(Stored data entries)
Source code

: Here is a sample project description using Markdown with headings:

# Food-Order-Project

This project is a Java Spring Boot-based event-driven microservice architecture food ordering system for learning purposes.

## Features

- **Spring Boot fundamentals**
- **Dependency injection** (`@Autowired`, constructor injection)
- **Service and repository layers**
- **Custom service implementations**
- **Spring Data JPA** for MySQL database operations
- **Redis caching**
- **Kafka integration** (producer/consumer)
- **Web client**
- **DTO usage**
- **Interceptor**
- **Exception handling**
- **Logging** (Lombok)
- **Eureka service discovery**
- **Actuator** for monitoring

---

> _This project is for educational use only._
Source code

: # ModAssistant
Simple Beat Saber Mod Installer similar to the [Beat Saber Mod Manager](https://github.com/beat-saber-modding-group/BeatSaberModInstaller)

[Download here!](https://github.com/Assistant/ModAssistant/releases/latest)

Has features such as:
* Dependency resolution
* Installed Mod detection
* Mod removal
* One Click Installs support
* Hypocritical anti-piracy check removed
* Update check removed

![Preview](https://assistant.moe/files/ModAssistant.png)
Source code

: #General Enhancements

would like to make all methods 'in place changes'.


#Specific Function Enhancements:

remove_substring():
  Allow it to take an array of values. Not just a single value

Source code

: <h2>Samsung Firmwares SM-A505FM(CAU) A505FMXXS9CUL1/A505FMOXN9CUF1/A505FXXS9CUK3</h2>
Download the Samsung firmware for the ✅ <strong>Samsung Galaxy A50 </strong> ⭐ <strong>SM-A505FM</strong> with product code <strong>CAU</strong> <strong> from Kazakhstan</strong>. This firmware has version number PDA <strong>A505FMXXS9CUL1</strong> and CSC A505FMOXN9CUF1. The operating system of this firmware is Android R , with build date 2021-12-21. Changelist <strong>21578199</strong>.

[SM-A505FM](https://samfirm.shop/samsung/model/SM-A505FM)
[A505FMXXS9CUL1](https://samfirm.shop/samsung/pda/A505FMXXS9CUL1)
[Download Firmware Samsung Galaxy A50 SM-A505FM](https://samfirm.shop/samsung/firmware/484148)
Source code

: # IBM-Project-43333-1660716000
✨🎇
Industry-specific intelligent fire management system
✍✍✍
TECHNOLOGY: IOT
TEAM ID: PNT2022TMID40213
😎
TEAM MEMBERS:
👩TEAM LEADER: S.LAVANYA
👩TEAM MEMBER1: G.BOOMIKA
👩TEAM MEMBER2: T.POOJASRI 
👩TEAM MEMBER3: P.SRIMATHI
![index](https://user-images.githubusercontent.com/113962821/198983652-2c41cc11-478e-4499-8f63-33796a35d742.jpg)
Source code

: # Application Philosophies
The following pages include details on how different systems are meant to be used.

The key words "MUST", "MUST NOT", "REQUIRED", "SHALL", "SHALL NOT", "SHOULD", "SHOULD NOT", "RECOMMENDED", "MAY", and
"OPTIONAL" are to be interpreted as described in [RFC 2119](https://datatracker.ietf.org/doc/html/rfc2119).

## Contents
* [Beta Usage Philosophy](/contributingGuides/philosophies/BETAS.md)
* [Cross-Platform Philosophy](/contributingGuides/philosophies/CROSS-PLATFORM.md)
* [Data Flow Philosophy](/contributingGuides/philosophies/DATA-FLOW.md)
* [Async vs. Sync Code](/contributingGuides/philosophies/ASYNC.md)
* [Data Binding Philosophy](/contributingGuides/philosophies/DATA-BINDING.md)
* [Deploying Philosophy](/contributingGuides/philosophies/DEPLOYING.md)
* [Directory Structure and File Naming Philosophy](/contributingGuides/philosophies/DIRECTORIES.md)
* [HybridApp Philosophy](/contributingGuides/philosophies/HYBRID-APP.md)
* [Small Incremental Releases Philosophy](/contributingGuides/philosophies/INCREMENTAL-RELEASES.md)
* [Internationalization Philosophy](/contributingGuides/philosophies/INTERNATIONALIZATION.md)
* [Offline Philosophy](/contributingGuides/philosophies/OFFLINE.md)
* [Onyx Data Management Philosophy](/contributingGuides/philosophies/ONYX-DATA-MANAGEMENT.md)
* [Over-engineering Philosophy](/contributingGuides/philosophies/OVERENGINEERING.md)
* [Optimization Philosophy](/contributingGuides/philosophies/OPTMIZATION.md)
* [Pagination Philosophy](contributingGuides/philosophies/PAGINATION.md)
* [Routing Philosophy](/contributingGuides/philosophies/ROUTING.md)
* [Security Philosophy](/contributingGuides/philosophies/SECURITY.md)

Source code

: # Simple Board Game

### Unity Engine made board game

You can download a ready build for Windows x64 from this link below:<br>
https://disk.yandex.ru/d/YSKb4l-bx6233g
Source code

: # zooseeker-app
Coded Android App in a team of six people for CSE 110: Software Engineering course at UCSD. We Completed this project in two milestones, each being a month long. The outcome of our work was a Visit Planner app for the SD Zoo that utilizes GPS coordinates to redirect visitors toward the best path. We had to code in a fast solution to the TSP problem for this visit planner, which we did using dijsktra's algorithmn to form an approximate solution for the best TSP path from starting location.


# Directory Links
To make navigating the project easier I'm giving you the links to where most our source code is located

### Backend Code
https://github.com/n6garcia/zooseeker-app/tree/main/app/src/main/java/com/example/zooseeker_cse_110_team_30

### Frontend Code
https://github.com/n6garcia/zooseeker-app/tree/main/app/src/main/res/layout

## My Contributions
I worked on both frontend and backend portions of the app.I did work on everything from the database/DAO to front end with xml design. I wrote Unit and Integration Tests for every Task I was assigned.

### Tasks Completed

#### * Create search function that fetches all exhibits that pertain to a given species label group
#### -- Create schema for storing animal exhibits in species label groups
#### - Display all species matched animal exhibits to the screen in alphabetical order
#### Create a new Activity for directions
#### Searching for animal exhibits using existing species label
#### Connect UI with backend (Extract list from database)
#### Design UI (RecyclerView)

** ASSIGNMENT **
Look for the word "label". Copy out every line of the data that has it.

** SOLUTION FOR THIS EXERCISE **
#### * Create search function that fetches all exhibits that pertain to a given species label group
#### -- Create schema for storing animal exhibits in species label groups
#### Searching for animal exhibits using existing species label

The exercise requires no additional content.